● **What you should do**
Extract everything from the start of the listing down through the line containing "assignVariable(context, id +", and reproduce those lines verbatim.

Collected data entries
=-=-=

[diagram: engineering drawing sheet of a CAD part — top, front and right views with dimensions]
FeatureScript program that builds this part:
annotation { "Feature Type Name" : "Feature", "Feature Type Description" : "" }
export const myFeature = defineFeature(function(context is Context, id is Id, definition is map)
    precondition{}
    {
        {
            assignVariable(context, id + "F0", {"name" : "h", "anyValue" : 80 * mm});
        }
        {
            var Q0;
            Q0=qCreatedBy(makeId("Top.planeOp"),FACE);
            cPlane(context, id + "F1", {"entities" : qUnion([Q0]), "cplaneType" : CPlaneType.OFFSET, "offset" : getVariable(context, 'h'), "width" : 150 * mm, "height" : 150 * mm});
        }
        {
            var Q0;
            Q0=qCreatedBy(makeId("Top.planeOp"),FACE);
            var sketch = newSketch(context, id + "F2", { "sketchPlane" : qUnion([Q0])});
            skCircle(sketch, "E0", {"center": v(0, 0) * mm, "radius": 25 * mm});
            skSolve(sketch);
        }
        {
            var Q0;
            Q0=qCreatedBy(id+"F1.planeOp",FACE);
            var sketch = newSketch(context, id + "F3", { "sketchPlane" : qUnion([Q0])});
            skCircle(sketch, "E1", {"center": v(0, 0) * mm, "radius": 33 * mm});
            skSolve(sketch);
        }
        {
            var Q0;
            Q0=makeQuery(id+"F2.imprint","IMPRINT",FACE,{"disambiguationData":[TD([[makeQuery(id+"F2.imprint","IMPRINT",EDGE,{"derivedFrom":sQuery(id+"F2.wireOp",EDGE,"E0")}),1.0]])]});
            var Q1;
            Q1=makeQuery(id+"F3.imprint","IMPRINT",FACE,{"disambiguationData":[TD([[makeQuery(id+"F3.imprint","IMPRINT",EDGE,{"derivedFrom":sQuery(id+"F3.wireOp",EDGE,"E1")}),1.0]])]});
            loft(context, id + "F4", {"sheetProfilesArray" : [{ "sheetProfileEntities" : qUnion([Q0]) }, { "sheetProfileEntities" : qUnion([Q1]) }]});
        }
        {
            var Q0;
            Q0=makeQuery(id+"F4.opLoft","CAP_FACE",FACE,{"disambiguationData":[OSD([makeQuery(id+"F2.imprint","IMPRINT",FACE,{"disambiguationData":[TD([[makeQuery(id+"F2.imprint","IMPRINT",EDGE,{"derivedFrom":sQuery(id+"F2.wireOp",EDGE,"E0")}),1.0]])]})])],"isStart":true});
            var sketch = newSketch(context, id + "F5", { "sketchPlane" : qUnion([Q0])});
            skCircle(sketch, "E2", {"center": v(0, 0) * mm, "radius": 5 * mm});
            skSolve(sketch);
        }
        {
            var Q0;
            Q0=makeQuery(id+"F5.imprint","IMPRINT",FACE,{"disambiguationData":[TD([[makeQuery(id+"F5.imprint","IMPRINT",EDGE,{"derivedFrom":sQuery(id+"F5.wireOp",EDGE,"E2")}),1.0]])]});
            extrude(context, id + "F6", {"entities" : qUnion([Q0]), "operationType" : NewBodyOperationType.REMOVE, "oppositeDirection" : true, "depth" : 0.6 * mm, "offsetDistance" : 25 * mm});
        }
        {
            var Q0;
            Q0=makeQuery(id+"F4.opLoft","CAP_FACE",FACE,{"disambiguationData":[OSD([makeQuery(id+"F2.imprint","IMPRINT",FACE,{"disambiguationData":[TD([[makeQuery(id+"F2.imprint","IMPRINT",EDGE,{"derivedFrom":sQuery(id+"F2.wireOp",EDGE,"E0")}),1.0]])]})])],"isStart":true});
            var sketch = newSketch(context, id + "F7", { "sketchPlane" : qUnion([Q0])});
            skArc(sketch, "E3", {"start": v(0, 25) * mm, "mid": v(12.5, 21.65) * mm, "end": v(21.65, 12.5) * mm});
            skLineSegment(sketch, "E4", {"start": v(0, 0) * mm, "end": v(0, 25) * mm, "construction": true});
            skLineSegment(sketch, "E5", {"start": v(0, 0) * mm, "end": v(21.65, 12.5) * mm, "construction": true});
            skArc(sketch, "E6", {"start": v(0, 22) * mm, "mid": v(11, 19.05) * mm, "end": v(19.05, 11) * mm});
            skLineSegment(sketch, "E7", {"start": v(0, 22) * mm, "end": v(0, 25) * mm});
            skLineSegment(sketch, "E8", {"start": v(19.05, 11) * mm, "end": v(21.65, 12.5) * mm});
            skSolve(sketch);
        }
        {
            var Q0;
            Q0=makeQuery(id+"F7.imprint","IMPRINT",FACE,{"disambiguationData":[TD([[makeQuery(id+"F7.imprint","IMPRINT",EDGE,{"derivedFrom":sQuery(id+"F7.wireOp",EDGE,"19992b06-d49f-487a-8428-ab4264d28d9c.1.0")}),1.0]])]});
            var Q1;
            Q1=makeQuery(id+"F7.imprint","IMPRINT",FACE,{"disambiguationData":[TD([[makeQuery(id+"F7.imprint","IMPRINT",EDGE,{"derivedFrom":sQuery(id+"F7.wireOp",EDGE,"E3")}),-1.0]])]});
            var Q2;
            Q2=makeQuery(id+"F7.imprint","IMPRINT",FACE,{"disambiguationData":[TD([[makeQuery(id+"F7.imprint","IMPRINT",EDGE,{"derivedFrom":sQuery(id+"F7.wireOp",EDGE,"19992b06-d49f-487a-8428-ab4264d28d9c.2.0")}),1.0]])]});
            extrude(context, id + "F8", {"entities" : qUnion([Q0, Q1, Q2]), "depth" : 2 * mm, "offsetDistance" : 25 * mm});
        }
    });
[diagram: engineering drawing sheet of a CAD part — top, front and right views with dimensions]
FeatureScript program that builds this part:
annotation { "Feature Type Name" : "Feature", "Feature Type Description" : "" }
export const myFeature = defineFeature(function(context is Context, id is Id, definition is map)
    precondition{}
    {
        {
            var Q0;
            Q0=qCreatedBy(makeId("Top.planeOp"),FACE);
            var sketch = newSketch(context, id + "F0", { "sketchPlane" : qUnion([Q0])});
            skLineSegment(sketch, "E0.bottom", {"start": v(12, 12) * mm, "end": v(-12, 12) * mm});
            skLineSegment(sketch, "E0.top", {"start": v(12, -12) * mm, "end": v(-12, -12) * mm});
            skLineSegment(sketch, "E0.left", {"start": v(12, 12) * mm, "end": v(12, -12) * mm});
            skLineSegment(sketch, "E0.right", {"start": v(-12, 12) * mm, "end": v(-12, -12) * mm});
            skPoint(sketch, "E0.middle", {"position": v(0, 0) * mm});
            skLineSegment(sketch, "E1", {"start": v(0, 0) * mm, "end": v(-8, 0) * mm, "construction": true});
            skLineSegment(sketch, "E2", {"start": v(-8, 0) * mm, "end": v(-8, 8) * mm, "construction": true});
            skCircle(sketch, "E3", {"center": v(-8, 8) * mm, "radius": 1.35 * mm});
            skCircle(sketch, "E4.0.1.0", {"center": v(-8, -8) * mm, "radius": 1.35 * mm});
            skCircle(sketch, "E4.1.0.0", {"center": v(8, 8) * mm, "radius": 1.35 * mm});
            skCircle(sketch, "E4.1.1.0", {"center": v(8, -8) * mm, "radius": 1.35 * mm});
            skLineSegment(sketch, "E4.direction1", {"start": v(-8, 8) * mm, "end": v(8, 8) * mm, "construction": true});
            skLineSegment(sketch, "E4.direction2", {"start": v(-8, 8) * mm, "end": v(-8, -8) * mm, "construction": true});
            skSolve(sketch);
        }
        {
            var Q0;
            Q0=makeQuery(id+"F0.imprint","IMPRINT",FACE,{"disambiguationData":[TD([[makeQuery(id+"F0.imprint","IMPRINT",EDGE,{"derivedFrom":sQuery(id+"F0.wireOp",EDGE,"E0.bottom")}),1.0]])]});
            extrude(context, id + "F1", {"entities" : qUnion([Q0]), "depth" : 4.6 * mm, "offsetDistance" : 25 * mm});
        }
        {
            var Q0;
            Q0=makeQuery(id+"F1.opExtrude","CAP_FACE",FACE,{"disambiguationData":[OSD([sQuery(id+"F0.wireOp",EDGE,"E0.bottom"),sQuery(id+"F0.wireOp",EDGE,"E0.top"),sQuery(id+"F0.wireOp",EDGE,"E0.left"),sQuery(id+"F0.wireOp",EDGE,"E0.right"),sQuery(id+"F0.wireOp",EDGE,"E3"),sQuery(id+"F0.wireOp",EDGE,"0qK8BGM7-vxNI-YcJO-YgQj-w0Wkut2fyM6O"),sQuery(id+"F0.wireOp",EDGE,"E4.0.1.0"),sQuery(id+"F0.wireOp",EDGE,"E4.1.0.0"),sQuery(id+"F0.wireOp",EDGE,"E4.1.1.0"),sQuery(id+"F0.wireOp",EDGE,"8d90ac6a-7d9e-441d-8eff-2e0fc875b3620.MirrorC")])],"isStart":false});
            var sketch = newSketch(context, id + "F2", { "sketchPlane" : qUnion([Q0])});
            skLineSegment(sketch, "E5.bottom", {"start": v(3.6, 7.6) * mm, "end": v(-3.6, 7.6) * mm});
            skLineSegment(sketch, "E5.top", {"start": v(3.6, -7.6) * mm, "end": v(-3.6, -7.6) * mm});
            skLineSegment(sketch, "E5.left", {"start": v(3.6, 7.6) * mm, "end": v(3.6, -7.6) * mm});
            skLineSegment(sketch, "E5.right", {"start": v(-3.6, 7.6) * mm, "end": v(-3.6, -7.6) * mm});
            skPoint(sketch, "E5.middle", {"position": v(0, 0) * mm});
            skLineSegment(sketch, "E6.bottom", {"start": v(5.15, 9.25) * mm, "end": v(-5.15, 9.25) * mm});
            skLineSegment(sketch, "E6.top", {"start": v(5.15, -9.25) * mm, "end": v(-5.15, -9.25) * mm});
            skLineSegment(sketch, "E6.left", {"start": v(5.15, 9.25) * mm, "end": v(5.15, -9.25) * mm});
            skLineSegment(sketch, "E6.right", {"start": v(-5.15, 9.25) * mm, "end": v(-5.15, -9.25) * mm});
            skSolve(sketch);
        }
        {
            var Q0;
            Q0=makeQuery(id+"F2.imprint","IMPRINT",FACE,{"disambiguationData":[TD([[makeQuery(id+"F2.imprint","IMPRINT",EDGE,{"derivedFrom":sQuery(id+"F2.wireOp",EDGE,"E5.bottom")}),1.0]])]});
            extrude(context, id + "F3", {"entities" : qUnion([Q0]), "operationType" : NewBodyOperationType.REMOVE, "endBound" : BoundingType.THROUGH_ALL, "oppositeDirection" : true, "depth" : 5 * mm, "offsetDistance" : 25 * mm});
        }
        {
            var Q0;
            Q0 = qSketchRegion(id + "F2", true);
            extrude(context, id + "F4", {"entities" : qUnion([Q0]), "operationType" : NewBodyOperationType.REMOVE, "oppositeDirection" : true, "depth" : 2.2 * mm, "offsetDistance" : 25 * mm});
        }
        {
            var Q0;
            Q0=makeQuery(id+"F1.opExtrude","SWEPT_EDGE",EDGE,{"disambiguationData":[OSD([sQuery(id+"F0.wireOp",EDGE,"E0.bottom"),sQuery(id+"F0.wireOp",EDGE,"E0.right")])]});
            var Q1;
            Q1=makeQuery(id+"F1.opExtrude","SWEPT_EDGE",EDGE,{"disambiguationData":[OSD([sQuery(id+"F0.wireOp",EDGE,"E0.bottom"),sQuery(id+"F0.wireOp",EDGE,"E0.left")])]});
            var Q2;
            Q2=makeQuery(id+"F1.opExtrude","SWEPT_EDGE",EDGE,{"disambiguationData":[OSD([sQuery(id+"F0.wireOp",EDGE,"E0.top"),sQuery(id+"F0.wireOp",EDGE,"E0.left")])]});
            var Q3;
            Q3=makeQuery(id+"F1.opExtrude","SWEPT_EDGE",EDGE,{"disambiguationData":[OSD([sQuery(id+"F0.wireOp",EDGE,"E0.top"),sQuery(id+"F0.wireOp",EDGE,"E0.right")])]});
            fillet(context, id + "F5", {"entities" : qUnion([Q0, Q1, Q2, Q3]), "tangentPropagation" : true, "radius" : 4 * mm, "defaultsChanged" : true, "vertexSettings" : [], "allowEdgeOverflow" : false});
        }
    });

=-=-=

● **Answer to this problem**
[diagram: engineering drawing sheet of a CAD part — top, front and right views with dimensions]
FeatureScript program that builds this part:
annotation { "Feature Type Name" : "Feature", "Feature Type Description" : "" }
export const myFeature = defineFeature(function(context is Context, id is Id, definition is map)
    precondition{}
    {
        {
            assignVariable(context, id + "F0", {"name" : "h", "anyValue" : 80 * mm});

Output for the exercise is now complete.